- A famous Catholic family called the Aylmers lived at Lyons for about 400 years. In the 1641 Rising, the Earl of Ormonde burned Lyons and the old castle was destroyed and never rebuilt. Even though they were Catholics they were spared by Cromwell and later by King William of Orange. They sold the land to Sir Nicholas Lawless in 1796. The large existing Georgian mansion was built of stone in 1797.
- Nicholas Lawless was the son of Robin Lawless who came from the Wicklow hills and sold turf from an ass and cart on the streets of Dublin. A wool merchant, out of charity, allowed him to pass the bitter winter in his house in Dublin. When the wool merchant died Robin married his widow and became a wool merchant himself. He later became involved in banking and was a very successful businessman.
- Nicholas Lawless had a famous son called Lord Valentine who was a friend of Wolfe Tone, Lord Edward Fitzgerald, Henry Grattan and Daniel O'Connell.
- Valentine was a very progressive farmer. He loved goods of Irish manufacture and this led him to wear green clothes made in Ireland.
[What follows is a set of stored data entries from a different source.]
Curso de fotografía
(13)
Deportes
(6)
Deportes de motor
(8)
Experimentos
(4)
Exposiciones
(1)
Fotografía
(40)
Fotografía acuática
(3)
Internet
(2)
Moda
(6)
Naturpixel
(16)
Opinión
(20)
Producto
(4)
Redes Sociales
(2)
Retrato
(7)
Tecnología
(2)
- Emily Lawless was the grand-daughter of Lord Valentine who wrote famous poems such as the "Wild Geese" and "Fontenoy". She diedin 1913.
- Mary Lawless was a friend of the Dublin strikers of 1913. She begged of her father to give her a cow to supply milk to those who were locked out. Lord Cloncurry promised her the cow if she would drive it to Dublin herself. Without hesitation the animal was driven to Liberty Hall.
- The house and about half the lands is now the home of the family of the late Tony Ryan (of Ryanair). The other 600 acres is owned by University College, Dublin.